Susanna Kesänen
Forward/Rewind
21.6. – 14.7.2019
When I was young, I collected postcards with pictures of horses and attached them to my wardrobe door with Blu Tack. I flattened foil candy wrappers by pressing them against the table with my finger, then rolled them into little tubes and made rings from them. “Memories is what we are,” says Nick Cave in a film. I read my old diaries and wonder if I really once was that person who wrote them.
I travel between a house in the countryside and an apartment in the city. Having moved into the city from elsewhere, I can never fully get into the urban lifestyle. However, I am hardly seen as one of the country people either because I only go there for short visits.
I think about the relationship between time and place and how it has affected my identity. It has been shaped by childhood places, the countryside and moving into the city. I find the postcards in the drawer of my old desk, neatly organized in a folder. I draw them on paper with a pencil. I would like to linger on the pictures for a long time. I go through my great-aunt’s stuff and photographs in my family’s house. I trace portraits, creating blue line drawings in a graph ruled notebook. I make random entries in a diary by writing and photographing. I cut hands from newspaper pictures and group together those that look similar. I make changes, I combine and redo things.

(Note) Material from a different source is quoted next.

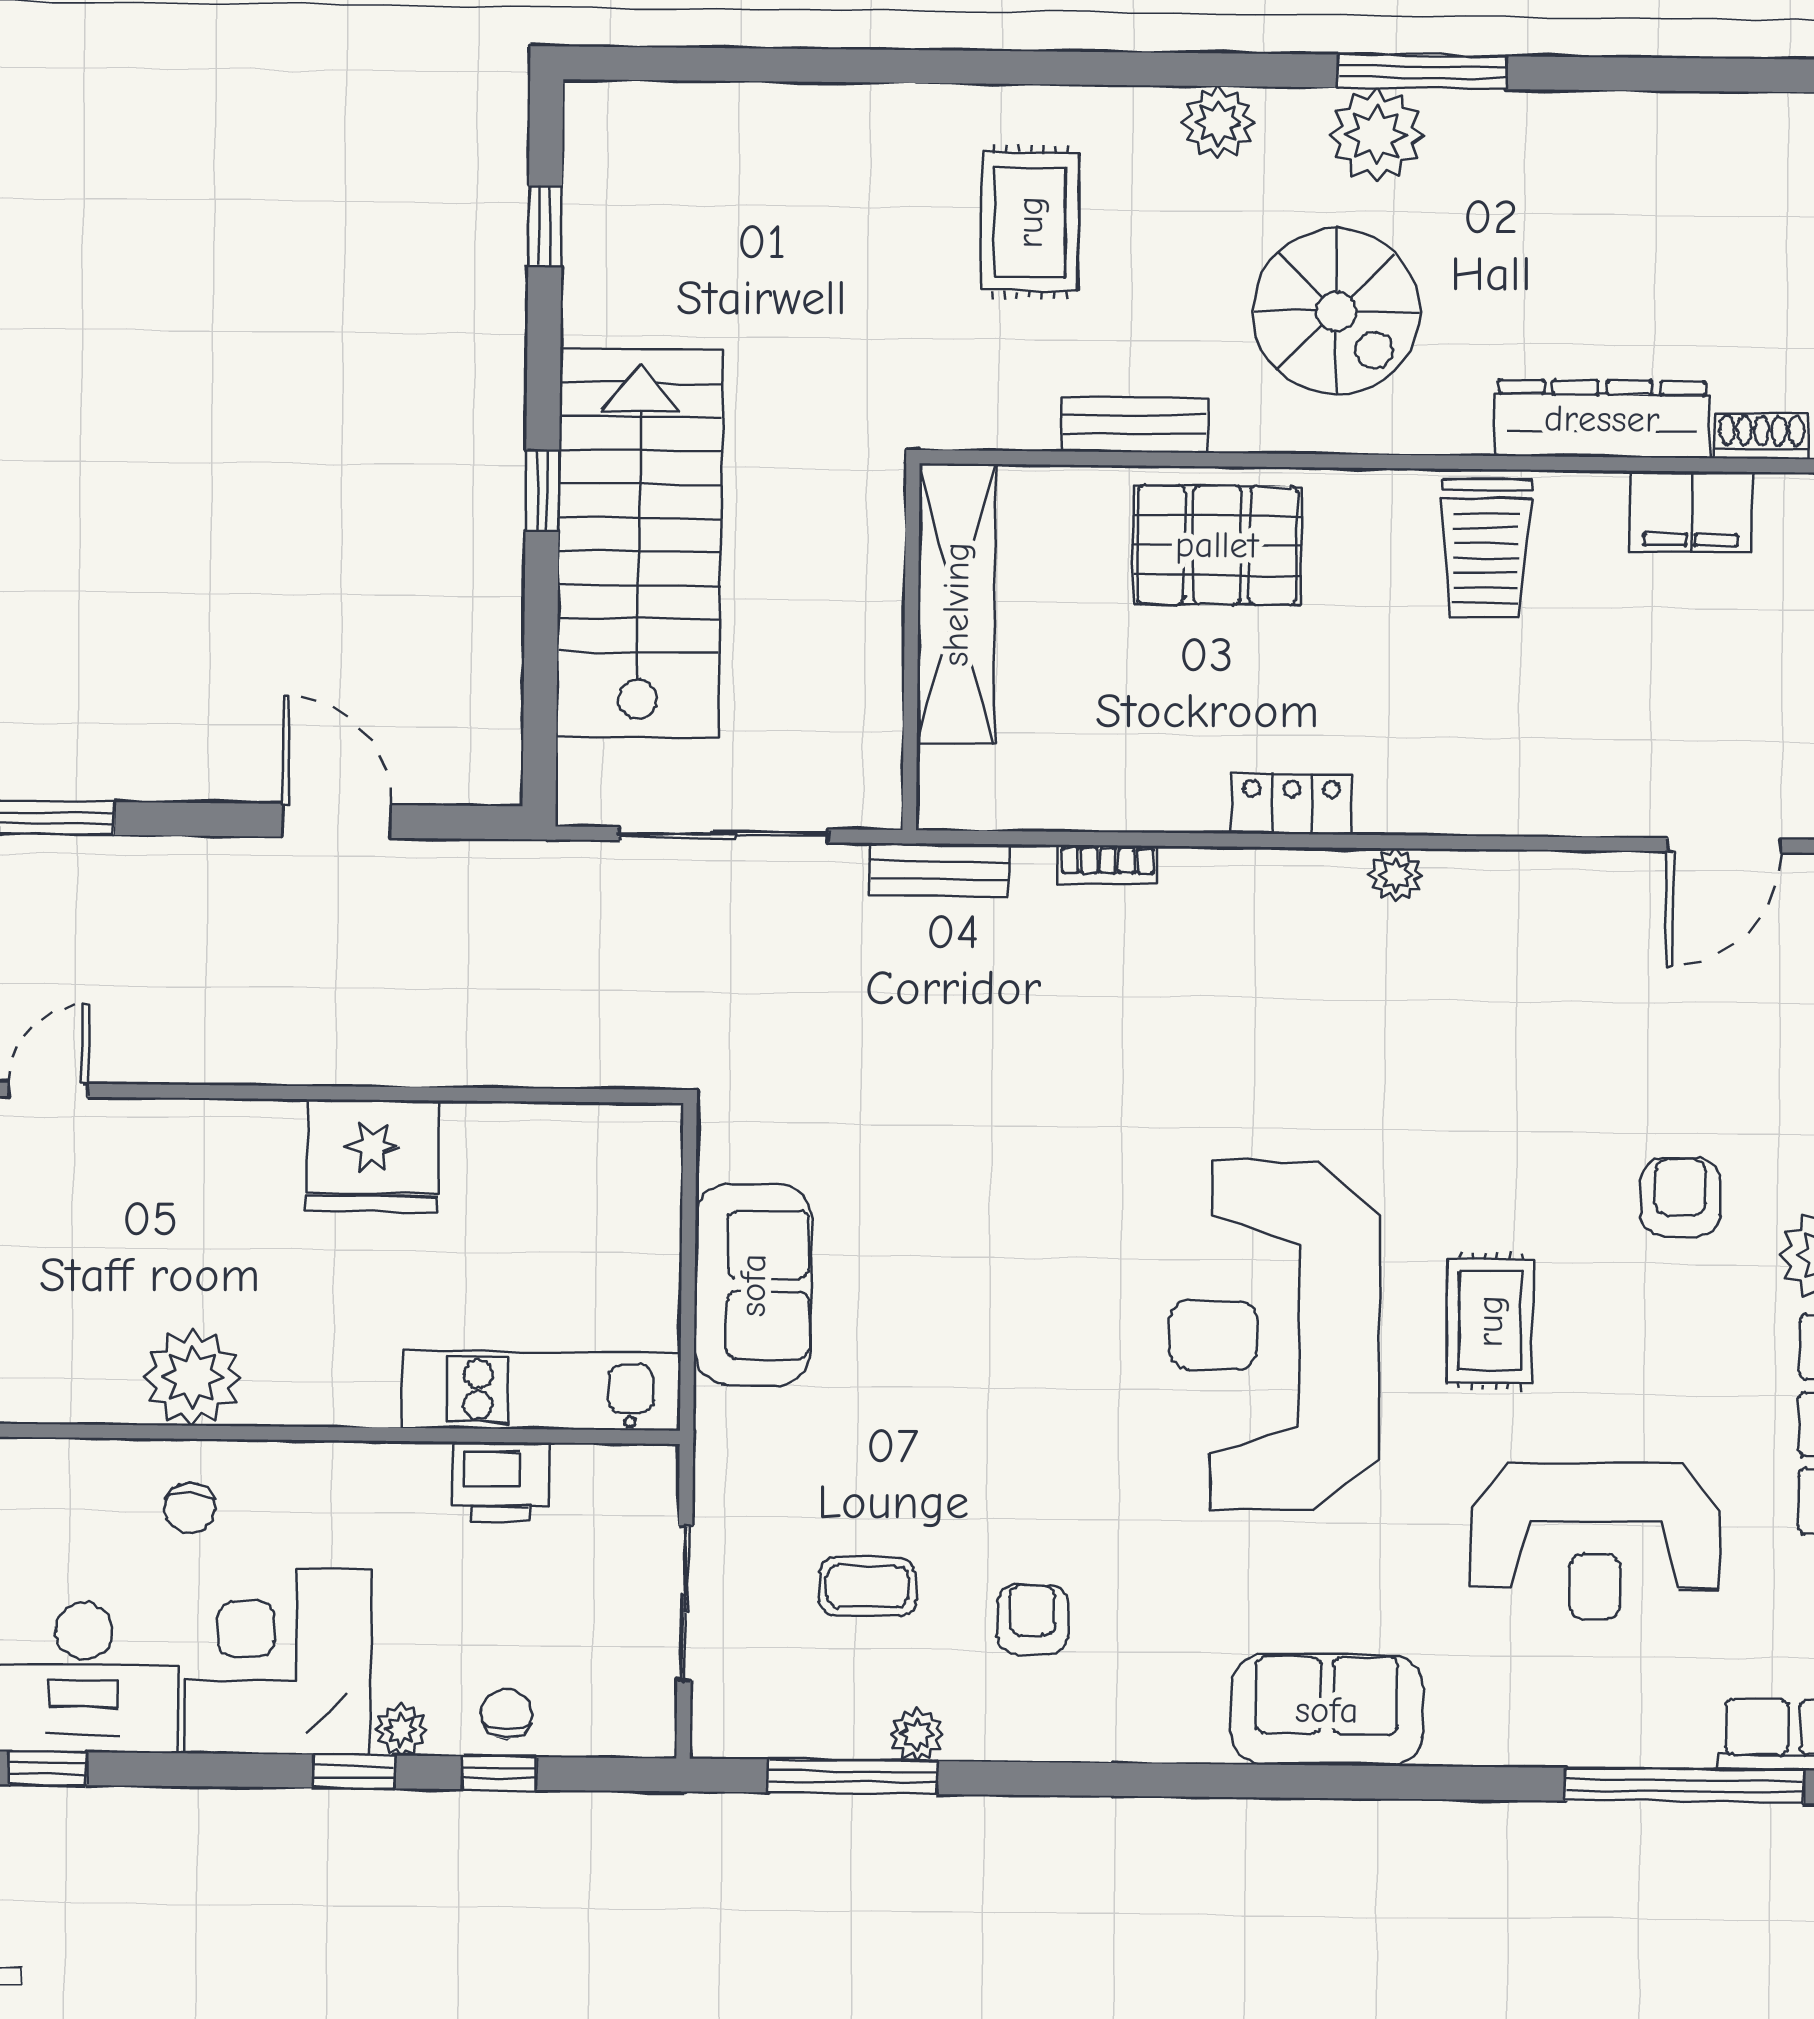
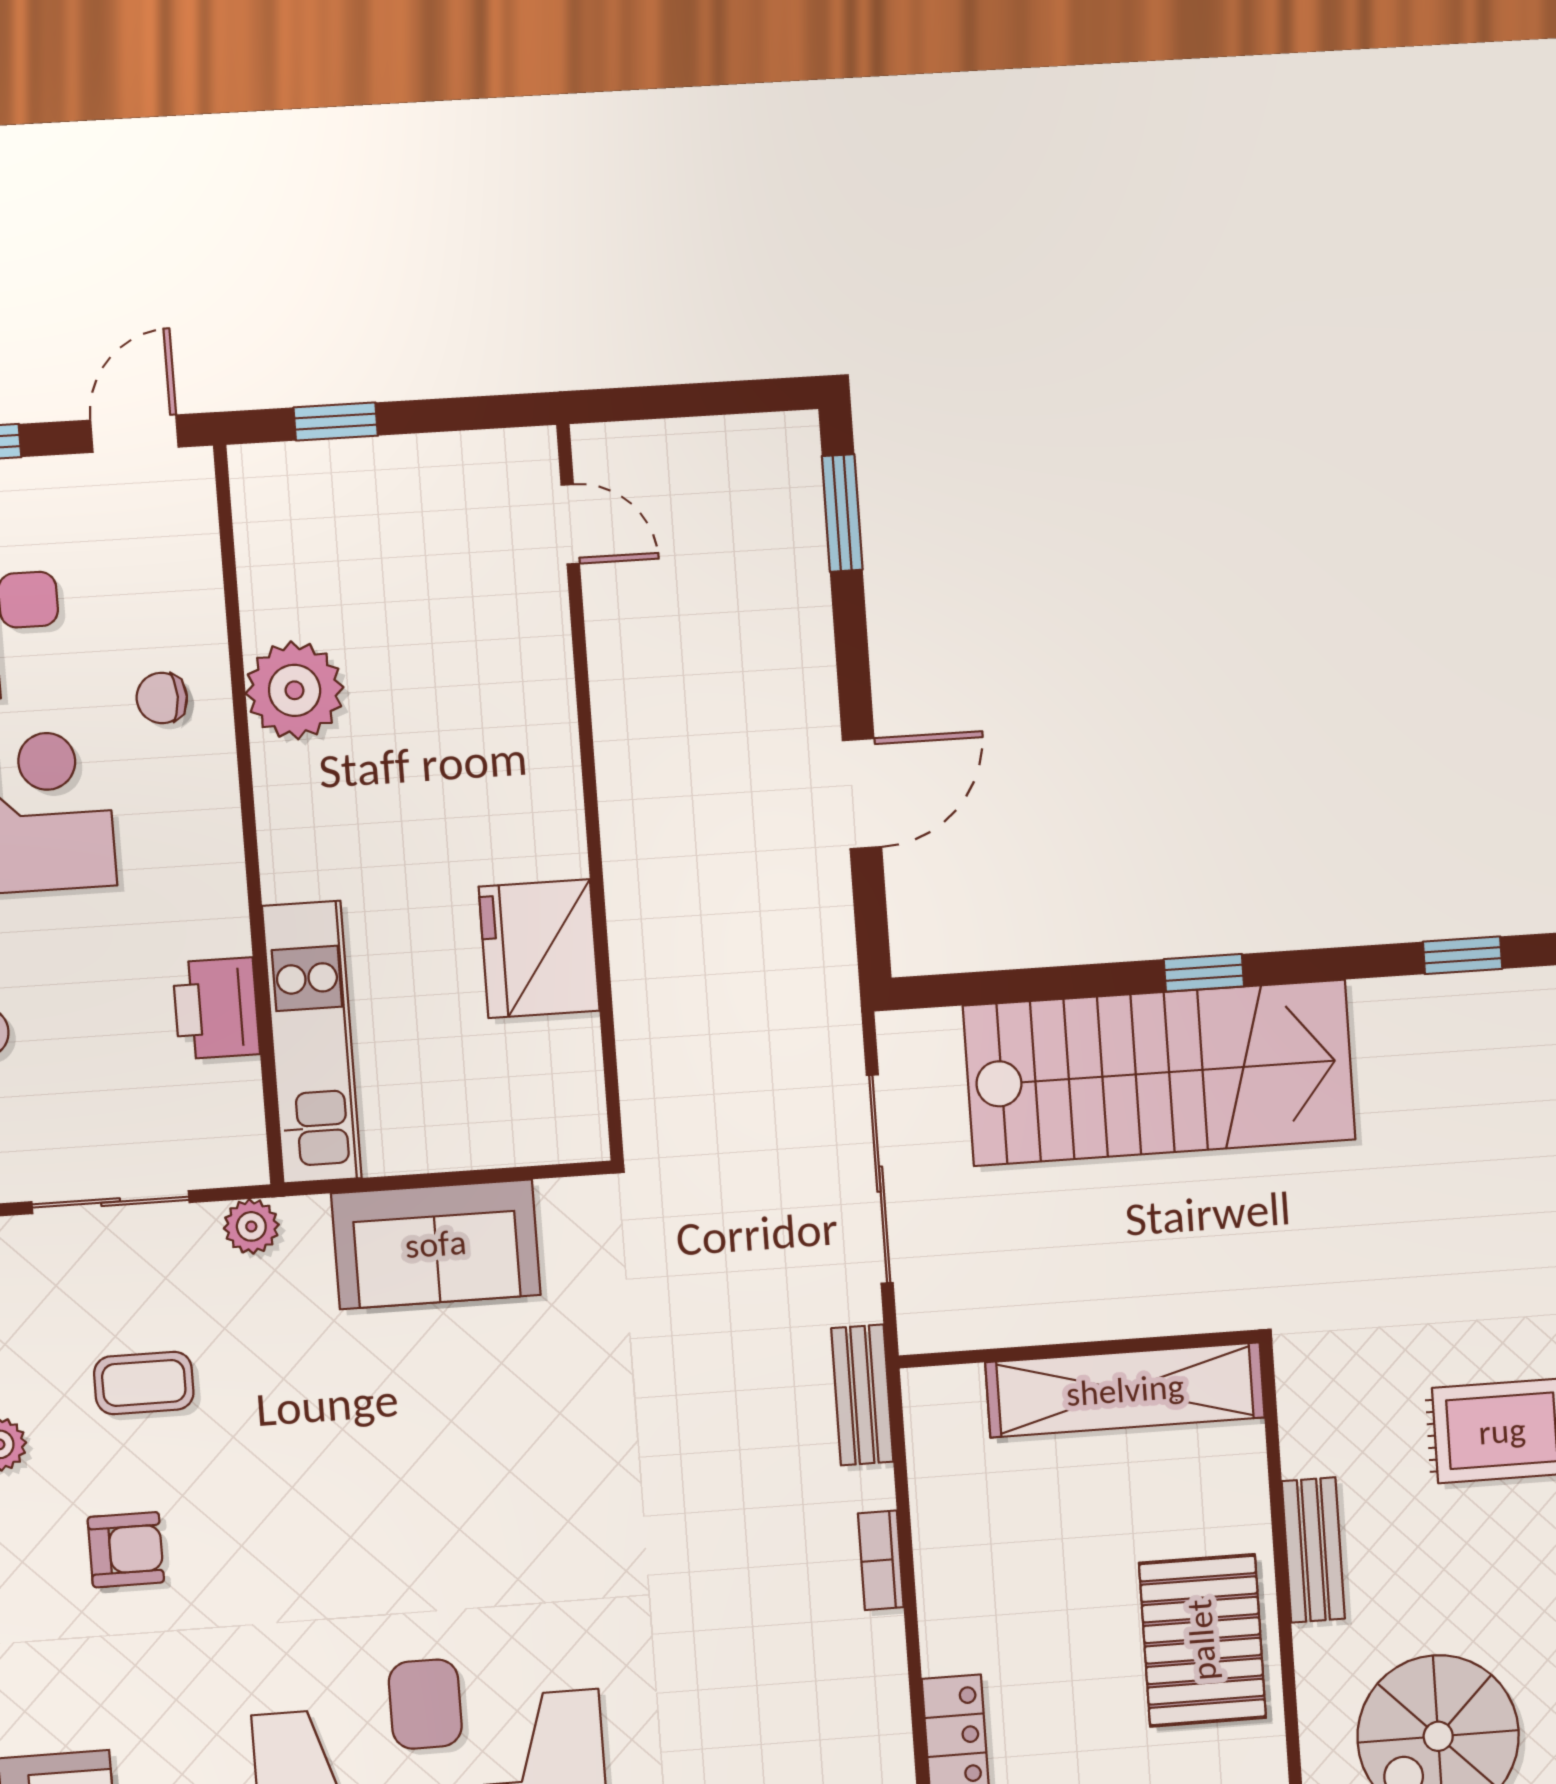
fridge: (372, 1156) -> (539, 949), moved
plant: (720, 1466) -> (251, 1226), added
coffee table: (867, 1586) -> (144, 1383), turned 90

Little by little the horse postcards, enlarged with a pencil, lose their connection to that moment in time linked to the photograph.
Susanna Kesänen (b. 1983) is a Helsinki-based visual artist. In 2017, she earned her Master of Arts degree from the department of photography at Aalto University. Kesänen’s most recent exhibition, The Green House, was on display at the Photographic Centre Peri in Turku (2018) and at the Photographic Gallery Hippolyte Studio in Helsinki (2017). This exhibition continues with the themes of The Green House, the need to belong somewhere and the constant sense of detachment. The exhibition also examines why the passing of time and one’s own recent history are sometimes so difficult to perceive.